Que ton vol est lointain, que ta noble louange
Jette, vibrants et beaux, de parfums sans mélange,…
Alors que ces clartés dans les cieux jaillissant,
Doux lustres de nos nuits qu’allume un doigt puissant,
Et que nourrit sans cesse une immortelle flamme,
Pâlissant aux éclairs qui sortent de ton âme,
S’éteignent à la fois dans l’espace surpris
Dont les profonds échos rendent les vastes cris !…


II


Lélia, Lélia, tes sublimes pensées
S’abattent maintenant sur leurs ailes brisées
Par l’éclair souverain…
Aigle déchu mais beau, meurtri comme l’Archange
Dont l’orgueil fit pâlir la divine phalange,
Tu gardes son dédain !…
Lélia, Lélia, pauvre âme inconsolée,
Cœur éteint, lys flétri dans l’humaine vallée,
Cygne exilé des cieux…
Oh ! pleure, et doucement incline ta jeune aile,
Pour reposer bien loin de la voûte éternelle
Ton essor gracieux !…
Lélia, Lélia, merveille étincelante,
Ton souvenir, ainsi qu’une lame brûlante,
Se grave dans les cœurs ;
Météore éclatant qui jaillit dans notre ombre,
Âme faite d’airain, âme implacable et sombre.

Tu maîtrises tes pleurs !...
Lélia, Lélia, l’amour et l’harmonie
Se posaient sur ton front en guirlande infinie
De grâce et de beauté...
Leurs accents se berçaient sur des flots de lumière ;
Oh ! ne savais-tu pas que l’orgueil est poussière
Devant l’éternité ?...
À quoi bon, Lélia, tous ces regrets infimes ?
Ne laisse pas longtemps tes deux ailes sublimes
S’engourdir dans le deuil !
Vers le ciel irrité lève ta forte tête :
Le courage n’est beau qu’au sein de la tempête...
Le génie est l’orgueil !...


III


Oh ! quel que soit ton nom, délirante pensée,
Création étrange, âme vierge et blasée,
Lélia, c’est le soir, c’est le crêpe immortel,
Le sombre et beau linceul dont se couvre le ciel,
Le soir majestueux dont les splendides voiles
Semblent de noirs velours que percent les étoiles !...
Lélia, voici l’heure où le Monteverdor,
De rayons inconnus s’illuminant encor,
Antique et fier géant aux épaules charnues,
À la pose d’airain, dans l’infini des nues,
Dresse ses cheveux blancs et son front dévasté.
Roi des déserts glacés et de l’immensité !

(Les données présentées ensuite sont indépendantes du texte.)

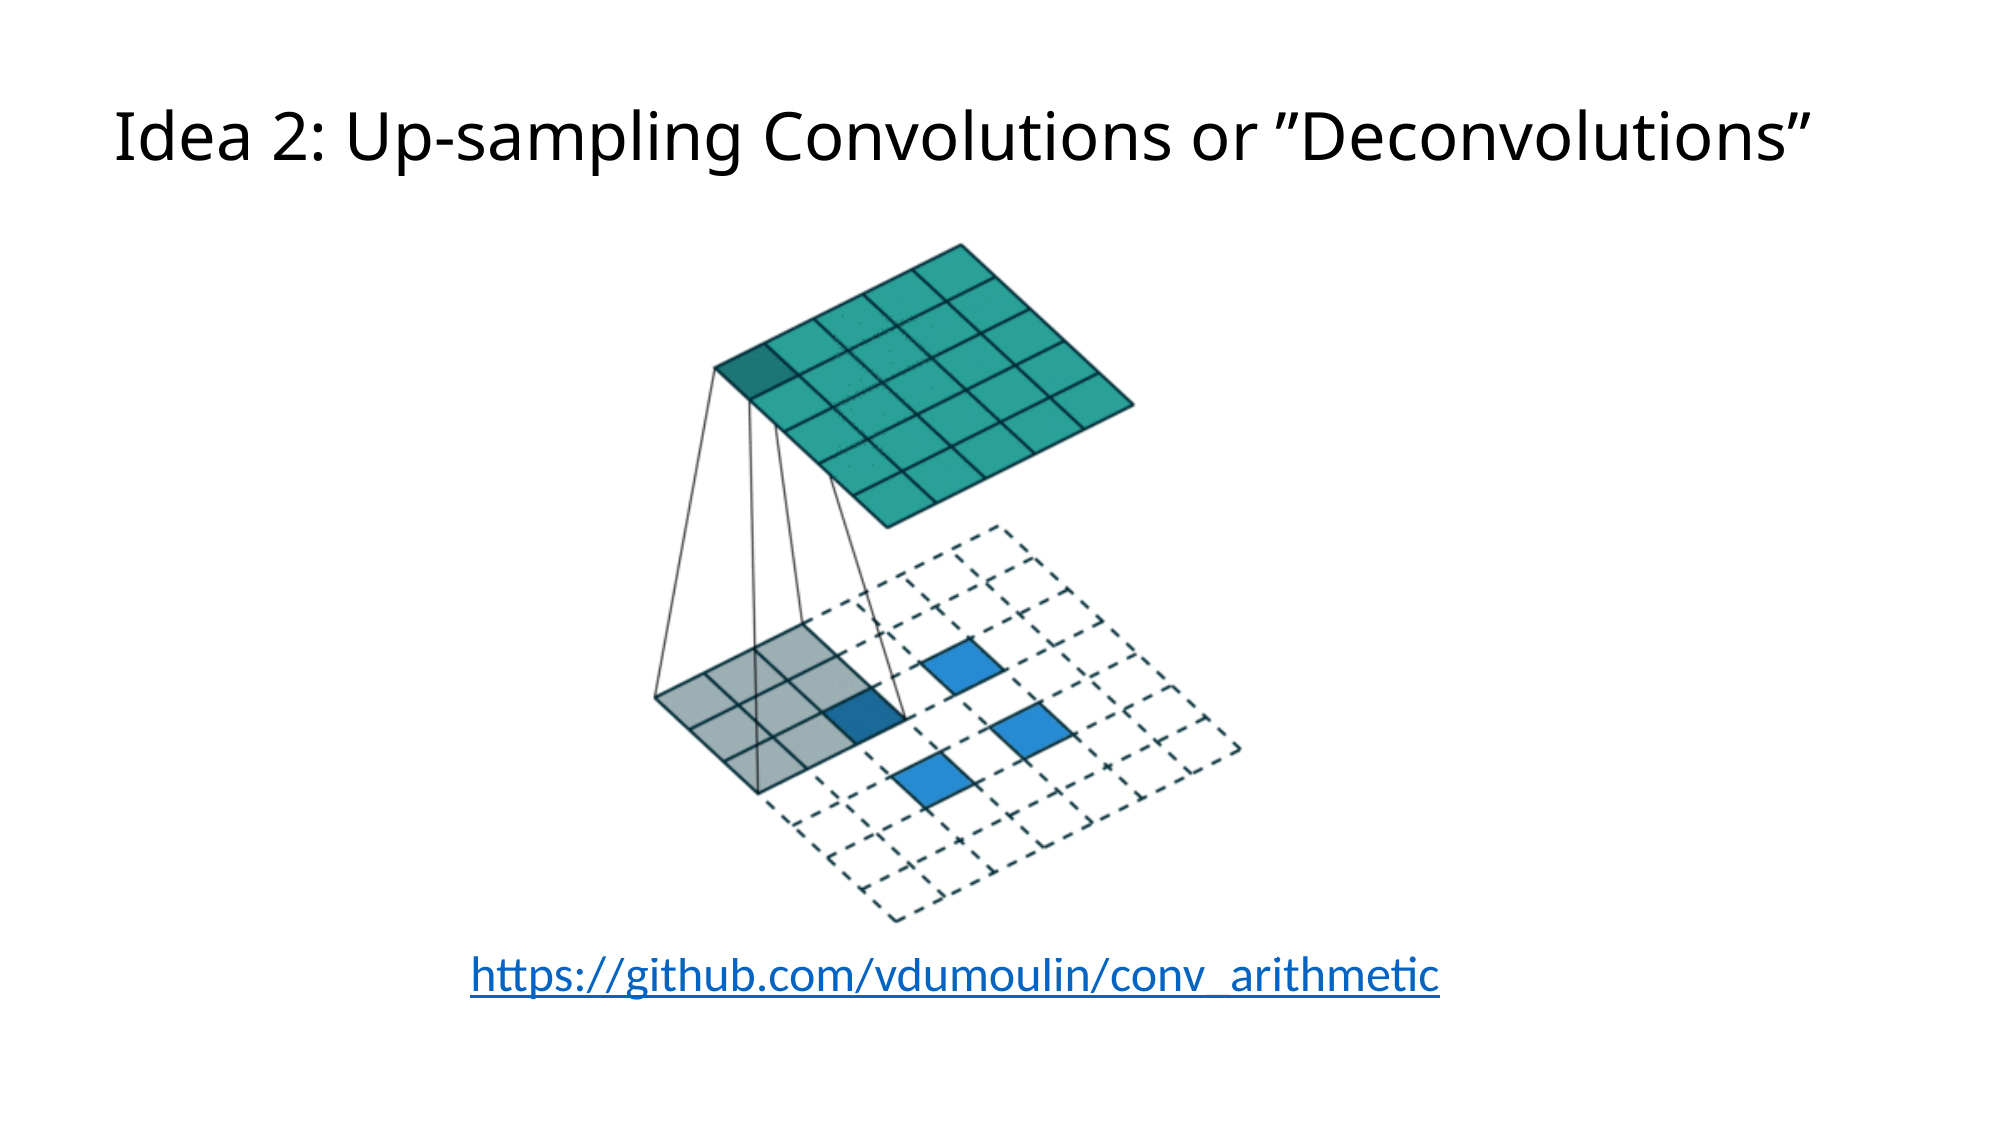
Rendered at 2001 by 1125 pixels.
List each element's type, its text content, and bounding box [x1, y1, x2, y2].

picture [619, 209, 1277, 958]
title Idea 2: Up-sampling Convolutions or ”Deconvolutions” [99, 45, 1900, 233]
text_box https://github.com/vdumoulin/conv_arithmetic [455, 934, 1545, 1010]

Ô femme, les vivants dorment… Un grand silence
Par l’air et sur les monts abaisse une aile immense,
Dieu semble de son pied étreindre terre et cieux.
Quelques aigles, parfois, planent, silencieux,
Mais, tournoyant bientôt en spirales pressées,
Disparaissent ainsi que de grandes pensées…

Ô Lélia, tandis qu’aux bras d’un lourd sommeil,
Les hommes sont muets, ton âme prend l’éveil.
Le regard sombre et fier, du pied foulant l’abîme
Qui flamboie en la nuit, par le calme sublime,
Tu marches, forte et belle, et ta pensée en feu
Comme un astre exilé remonte au sein de Dieu !
Cœur éteint et brûlant, mystère, être inouï
Dont le regard d’amour ou d’audace éblouit…
Oh ! quel que soit ton nom, aigle des solitudes,
Ô front prodigieux, chargé d’inquiétudes,
Idole de Sténio, noble cœur de Crenmor,…
Être sublime et beau qui penses, quand tout dort,
Les yeux fixés longtemps dans l’espace indicible
Dont la splendeur saisit d’un élan invincible
Comme un aimant divin ta noble émotion,
Et te laisse plongée en contemplation…
Oh ! quel que soit ton nom, salut, âme infinie,
D’orgueil et de beauté, d’amour et de génie !

  1. Cette pièce est-elle antérieure ou postérieure à celle qui précède ? Nous l’ignorons. Il y en a deux versions ; nous donnons ici la seconde.